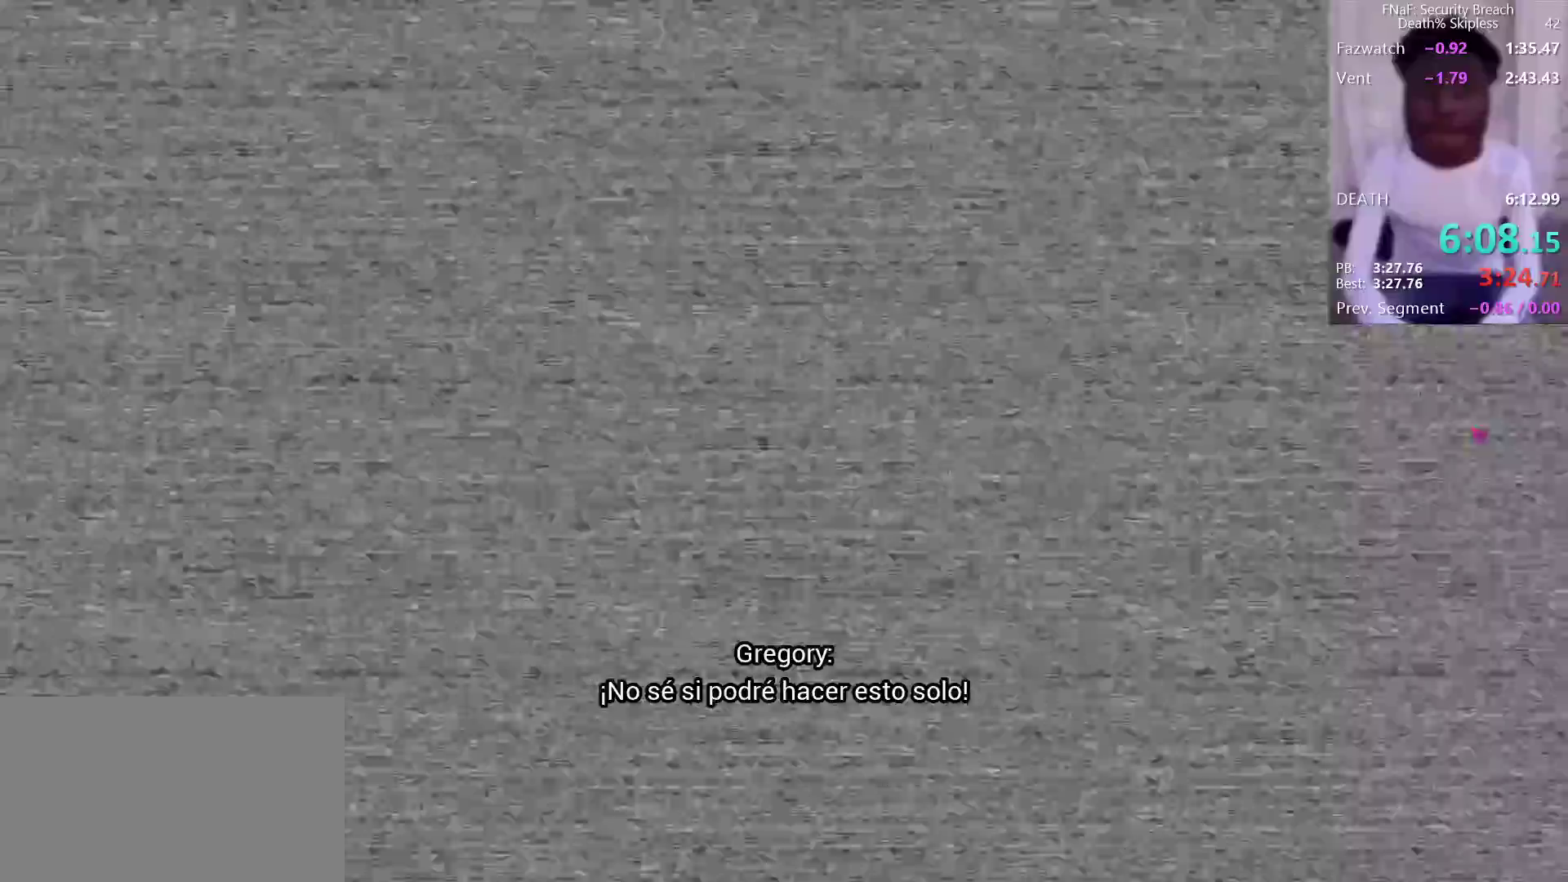
{"keys": [], "mouse": [], "events": []}
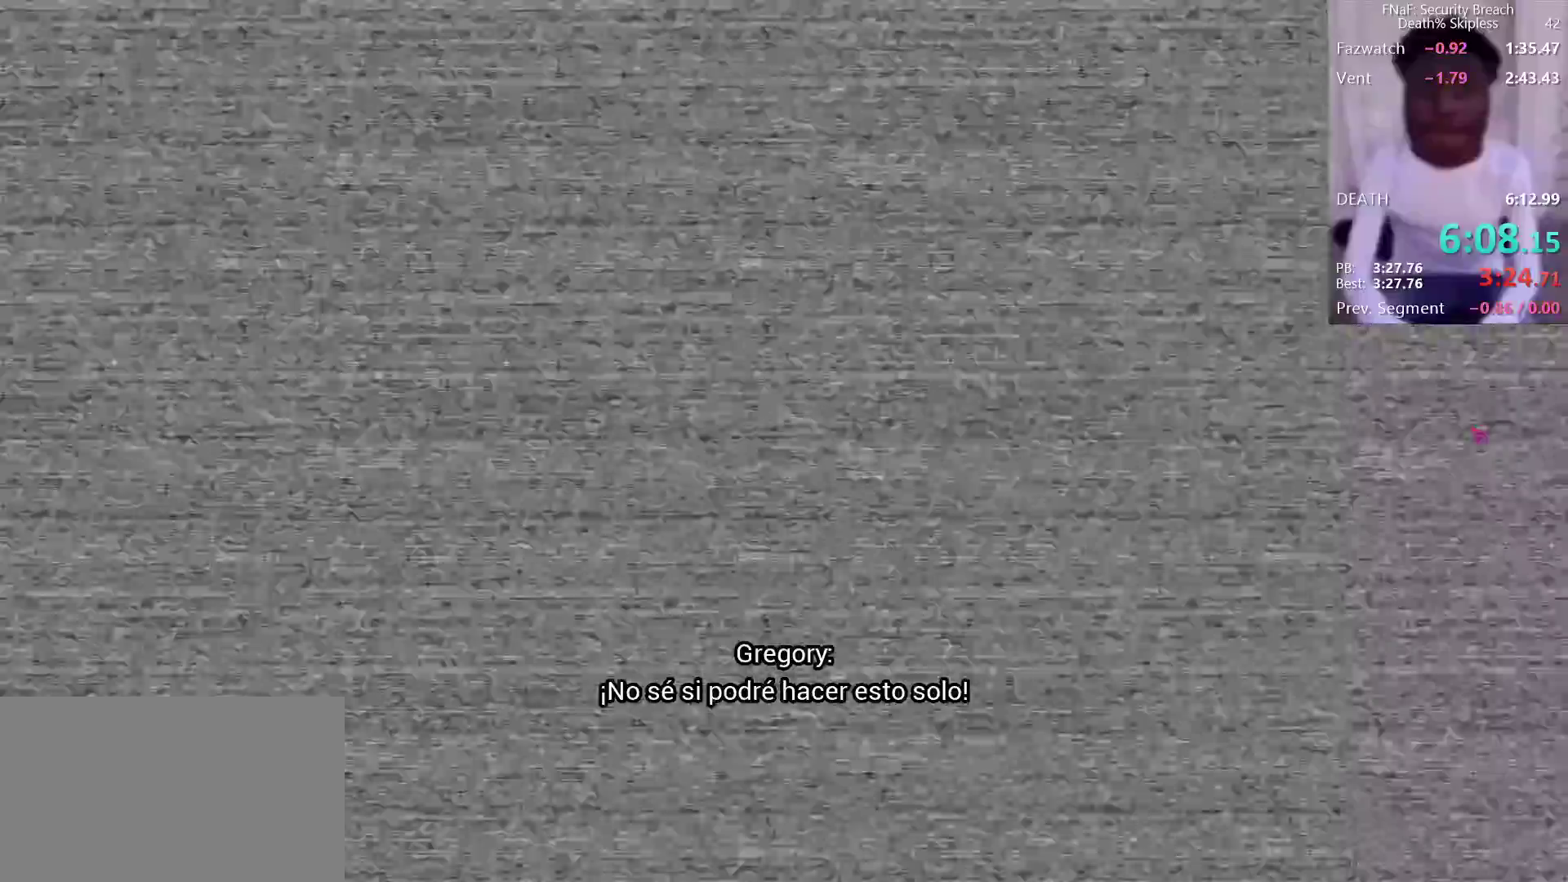
{"keys": [], "mouse": [], "events": []}
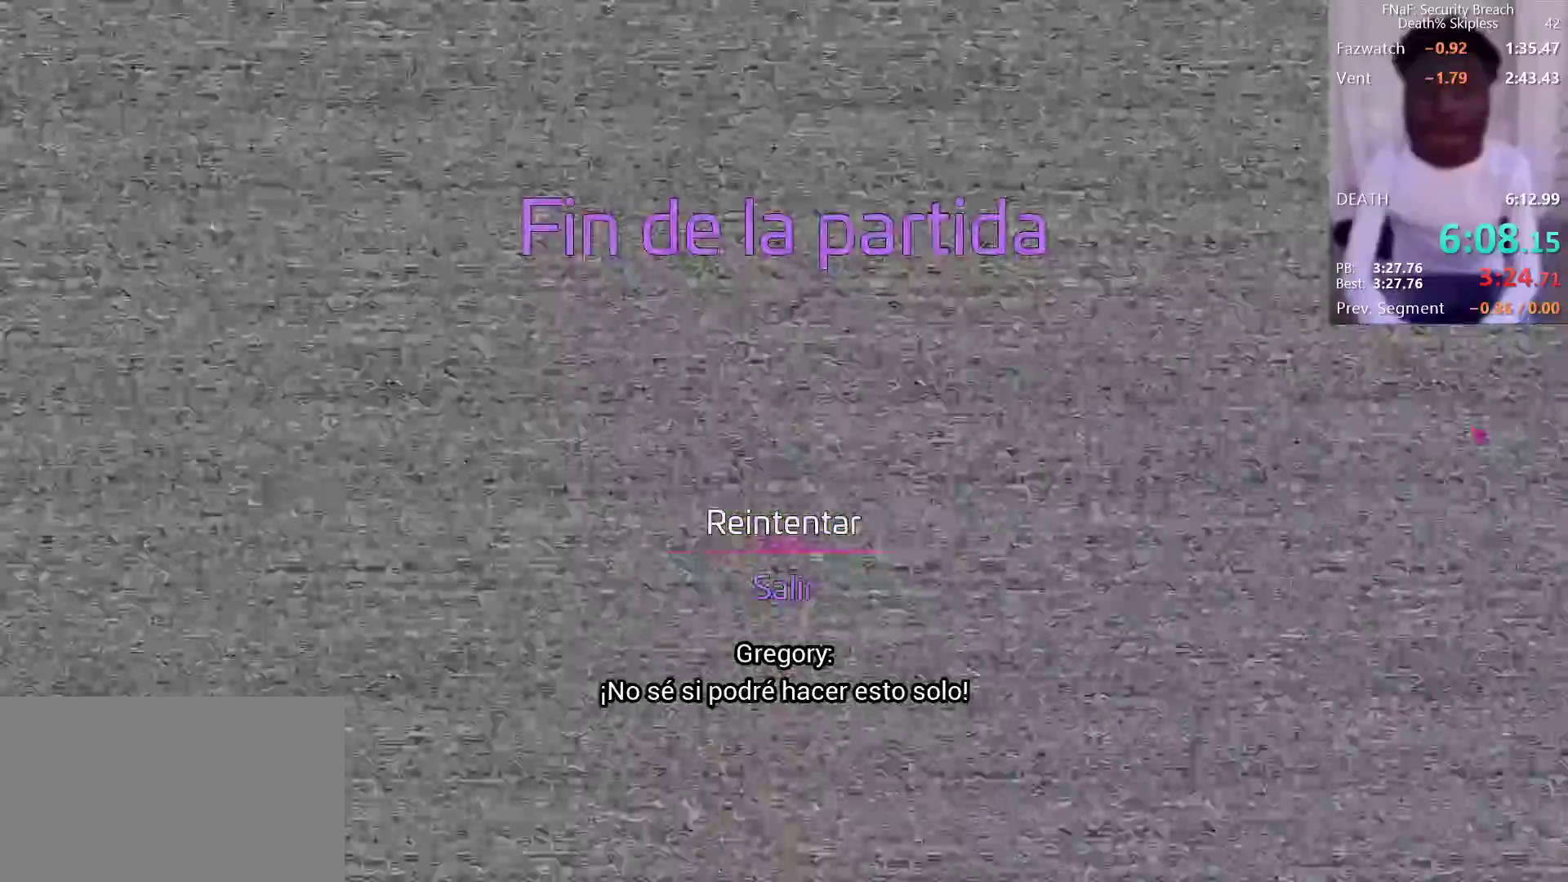
{"keys": ["alt"], "mouse": [], "events": [[233, "alt", "down"], [317, "tab", "down"], [467, "tab", "up"]]}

Task item:
All the material above must be copied exactly, and no picture belongs in the copy.

Task result:
{"keys": [], "mouse": [], "events": []}
{"keys": [], "mouse": [], "events": []}
{"keys": ["alt"], "mouse": [], "events": [[233, "alt", "down"], [317, "tab", "down"], [467, "tab", "up"]]}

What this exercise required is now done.